US-Wissenschaftler: Sie sollen sich selbst informieren und entscheiden


Hoboken (kath.net/idea) Obwohl sie selbst nicht an Gott glauben, gehen atheistische Wissenschaftler in den USA mit ihren Kindern gelegentlich zur Kirche. Sie tun das entweder ihrem Partner zuliebe oder wegen der sozialen Kontakte oder weil sie möchten, dass ihr Nachwuchs eine informierte Entscheidung für oder gegen den Glauben trifft. Das geht aus einer Untersuchung der Soziologieprofessorin Elaine Howard Ecklund von der Rice-Universität in Houston (Bundesstaat Texas) hervor. Die Ergebnisse wurden jetzt im Journal for the Scientific Study of Religion (Journal für das wissenschaftliche Studium der Religion) in Hoboken (Bundesstaat New Jersey) veröffentlicht.
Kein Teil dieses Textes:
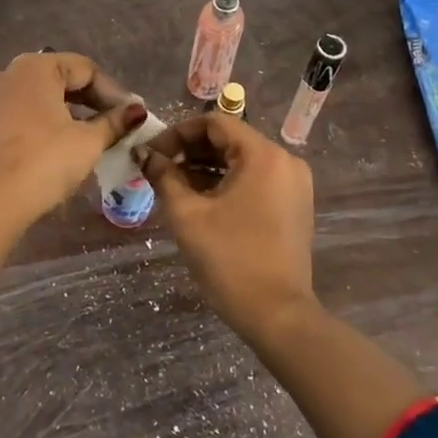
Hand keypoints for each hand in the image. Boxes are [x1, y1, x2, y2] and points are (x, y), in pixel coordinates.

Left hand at [0, 52, 145, 235]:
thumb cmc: (41, 163)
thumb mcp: (87, 143)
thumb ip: (113, 123)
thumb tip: (136, 111)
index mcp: (35, 68)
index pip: (85, 68)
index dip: (113, 92)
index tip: (130, 117)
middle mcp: (7, 76)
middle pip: (58, 80)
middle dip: (89, 102)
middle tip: (113, 127)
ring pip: (36, 101)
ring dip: (64, 116)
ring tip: (86, 141)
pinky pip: (16, 119)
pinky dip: (39, 129)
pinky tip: (51, 154)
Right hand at [139, 113, 315, 340]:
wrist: (277, 315)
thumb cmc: (229, 260)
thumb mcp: (187, 215)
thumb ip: (164, 176)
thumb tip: (144, 155)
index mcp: (263, 155)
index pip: (214, 123)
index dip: (177, 132)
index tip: (151, 153)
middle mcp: (284, 161)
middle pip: (229, 140)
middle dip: (189, 150)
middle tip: (157, 169)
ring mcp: (293, 184)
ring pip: (241, 161)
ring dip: (205, 168)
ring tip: (172, 185)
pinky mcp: (294, 205)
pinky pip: (255, 180)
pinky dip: (226, 183)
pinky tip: (200, 200)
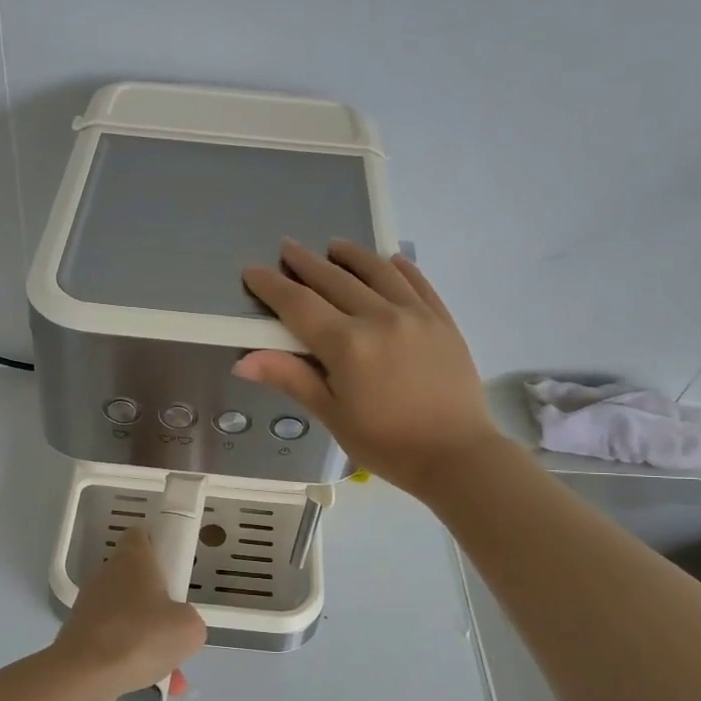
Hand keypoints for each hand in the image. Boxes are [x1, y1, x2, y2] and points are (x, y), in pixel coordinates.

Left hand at [52, 528, 207, 700]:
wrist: (85, 676)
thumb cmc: (141, 637)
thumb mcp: (190, 628)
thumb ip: (190, 620)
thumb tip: (178, 626)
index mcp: (132, 559)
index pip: (141, 536)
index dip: (158, 546)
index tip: (174, 568)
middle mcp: (106, 576)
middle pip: (137, 581)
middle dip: (159, 605)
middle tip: (177, 627)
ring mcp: (90, 607)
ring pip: (129, 617)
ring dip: (149, 640)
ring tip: (170, 672)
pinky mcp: (80, 636)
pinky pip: (115, 644)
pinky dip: (132, 660)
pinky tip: (150, 685)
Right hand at [238, 238, 500, 496]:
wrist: (457, 455)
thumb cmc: (386, 444)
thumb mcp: (332, 415)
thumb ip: (292, 379)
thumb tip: (243, 361)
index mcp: (347, 345)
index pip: (299, 305)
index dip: (273, 287)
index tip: (253, 271)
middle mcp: (380, 318)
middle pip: (335, 280)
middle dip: (306, 263)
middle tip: (288, 247)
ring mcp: (415, 315)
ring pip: (377, 272)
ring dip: (351, 255)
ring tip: (334, 245)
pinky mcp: (442, 320)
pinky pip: (417, 282)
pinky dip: (399, 268)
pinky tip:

17 Prozent der 275 befragten atheistischen Universitätswissenschaftler gaben an, dass sie mehrmals im Jahr mit ihren Kindern Gottesdienste besuchen. Ecklund ist von dem Ergebnis überrascht. Sie habe angenommen, dass Atheisten ihre Kinder wohl kaum religiösen Einflüssen aussetzen wollten. Doch bei Akademikern sei das Gegenteil der Fall: Viele wollten, dass ihre Kinder auch in weltanschaulichen Fragen ein gut begründetes Urteil fällen könnten. Von den 318 Millionen US-Amerikanern sind 77,6 Prozent Christen und 16,5 Prozent nicht-religiös. Der Rest gehört anderen Religionen an.